Boyajian published a study on the strange star, KIC 8462852, in September in the Monthly Notices of the Royal Astronomical Society that attempted to nail down a plausible explanation for its unusual behavior. The data led her not to an obvious answer, but down the rabbit hole that is the search for extraterrestrial intelligent life.

The Kepler Space Telescope has identified more than 1,000 planets outside our solar system since it was launched in 2009. It scans space looking for telltale signs of these exoplanets as they orbit their equivalents of a sun. When one passes between its mother star and the telescope, it creates a decrease in brightness -- like an eclipse -- that Kepler can pick up on. A pattern of dips from the same star suggests a planet completing orbits around it.

KIC 8462852 showed dips all right, but they were weird: Brightness went down more than 20 percent in some instances (a much greater change than is usually observed) and the changes came at irregular intervals.

"This is an oddball, a real oddball," said Kaku. "Kepler for years has been giving us a catalog of over 1,000 extra-solar planets and this is the first oddball out of hundreds of thousands of stars scanned. This is the first one that does not fit the usual scenario."

kepler-k2artistconcept.jpg
The artistic impression shows NASA's planet-hunting Kepler spacecraft. NASA

After exhausting a raft of ideas, Boyajian landed on the most probable explanation she could think of.

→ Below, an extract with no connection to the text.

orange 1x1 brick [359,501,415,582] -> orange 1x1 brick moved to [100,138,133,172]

"Our most promising theory invokes a family of exocomets," she wrote in her study. Perhaps another small star passed through the system, precipitating a "barrage of comets" around KIC 8462852 that could cause the irregular dimming observed by Kepler. And indeed, there is a small star nearby that could be the culprit.

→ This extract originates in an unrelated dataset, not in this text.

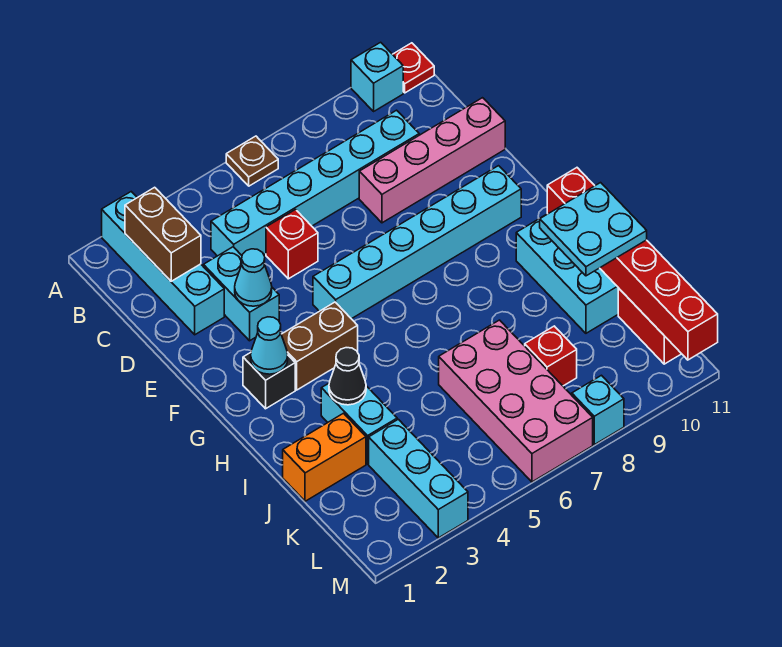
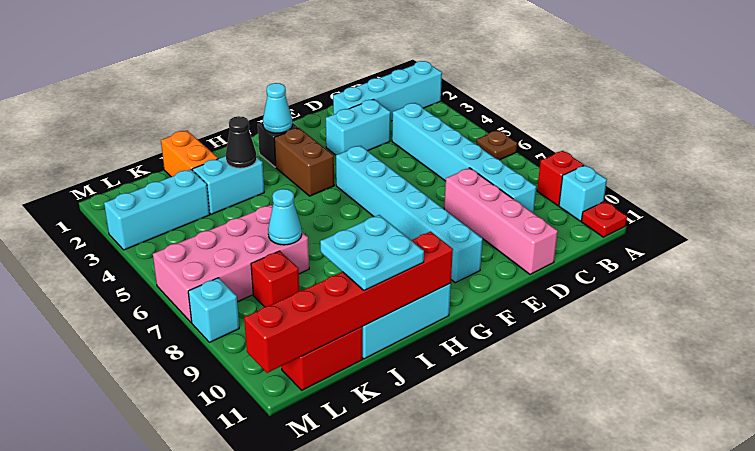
brown 1x2 brick [125,187,201,281] -> none
red 1x1 brick [266,210,318,279] -> red 1x1 brick moved to [537,151,584,206]
cyan 1x1 cone [235,249,272,306] -> cyan 1x1 cone moved to [268,189,302,245]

But the theory wasn't air tight, and Boyajian asserted that there was a lot more work to do. She approached Jason Wright, an associate professor at Penn State University with a particular interest in finding intelligent life elsewhere in the universe.

"Did I have any idea what it might be, she wondered? We tossed around ideas, but I was stumped," Wright wrote on his blog Thursday.

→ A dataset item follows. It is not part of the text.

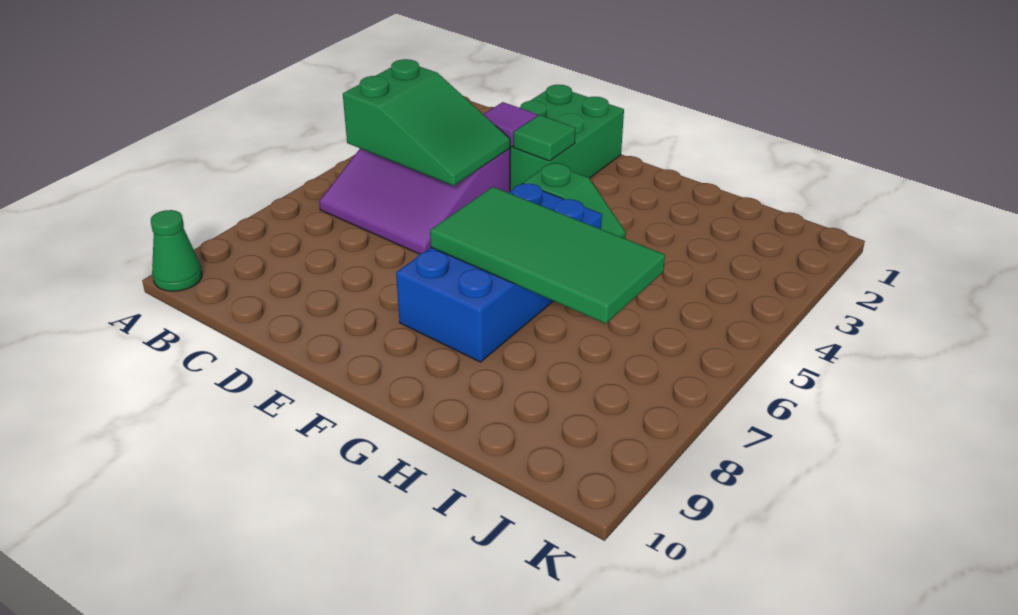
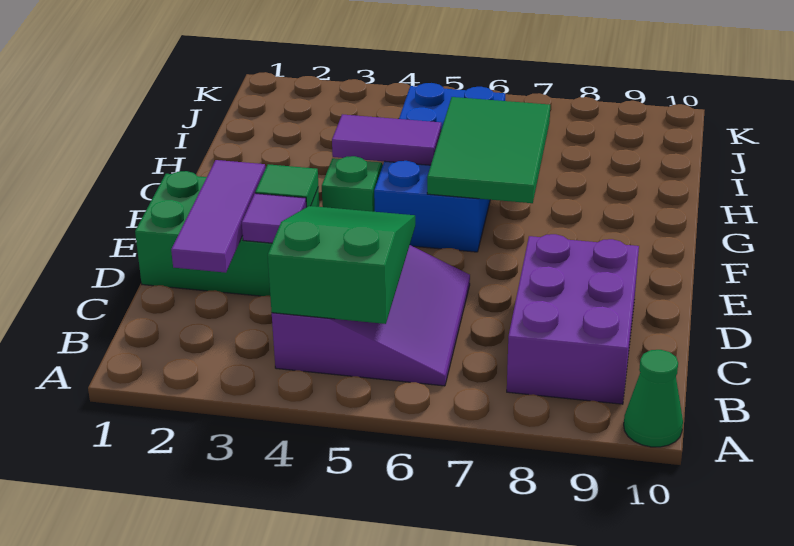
none -> purple 2x3 brick [507,234,639,404]
none -> purple 1x3 tile [171,160,265,273]
blue 2x4 brick [396,183,602,362] -> blue 2x4 brick turned to [374,83,505,252]
green 2x4 tile [430,187,665,324] -> green 2x3 tile [427,97,550,203]
none -> purple 1x2 tile [332,114,441,165]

"Interestingly, I had been working on a paper about detecting transiting megastructures with Kepler. The idea is that if advanced alien civilizations build planet-sized megastructures -- solar panels, ring worlds, telescopes, beacons, whatever -- Kepler might be able to distinguish them from planets ... One of the things that occurred to me is that a civilization that would build one megastructure would eventually build more."

The Allen Telescope Array
SETI's Allen Telescope Array is a collection of satellite dishes used for radio astronomy. SETI Institute

What would that look like, he mused? If they were small, you might see a flickering, or general dimming. But if they were huge? You'd get dips -- dips like Kepler saw around KIC 8462852.

Scientists have been looking for decades for signs of advanced civilizations capable of controlling the output of a star, Kaku said. "The trademark would be some bizarre, seemingly random flux in star light -- and that's what we have here."

Boyajian and Wright have teamed up with a scientist at the SETI (Search for Extraterrestrial Intelligence) Research Center at UC Berkeley to point a massive satellite dish toward the star in hopes of encountering radio waves that suggest the presence of advanced technologies.

Wright admits it's a long shot at best, but figures that targeting SETI efforts on "the most astrophysically inexplicable phenomena" -- and this would surely be one of them -- is a pretty reasonable idea.

Kaku told CBS News his personal guess is that we're looking at an unfamiliar type of solar system, possibly including several giant, Jupiter-sized planets with orbits that take centuries to complete -- which would mean that it would take even more centuries to observe a regular pattern.

But the possibility of alien civilization, he said, "cannot be ruled out."